**YOUR TASK**. Each record below should be returned word for word, with no pictures included.

(Extracted data entries)
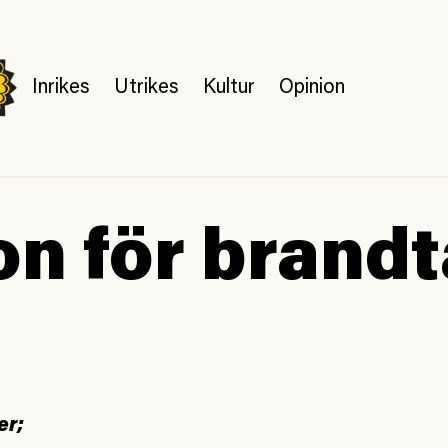
Inrikes
Utrikes
Kultur
Opinion
on för brandt
er;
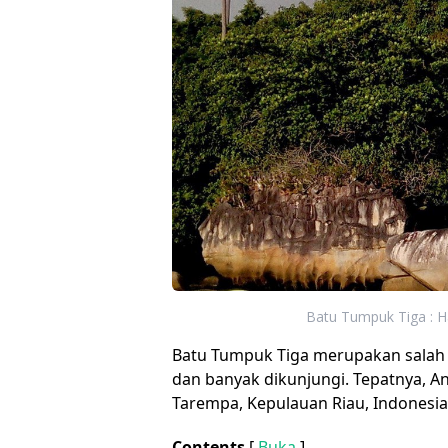
Batu Tumpuk Tiga : Ha
Batu Tumpuk Tiga merupakan salah 
dan banyak dikunjungi. Tepatnya, A
Tarempa, Kepulauan Riau, Indonesia
Contents
[
Buka
]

**YOUR SOLUTION**.
Inrikes
Utrikes
Kultur
Opinion
on för brandt
er;
Batu Tumpuk Tiga : Ha
Batu Tumpuk Tiga merupakan salah 
dan banyak dikunjungi. Tepatnya, A
Tarempa, Kepulauan Riau, Indonesia
Contents
[
Buka
]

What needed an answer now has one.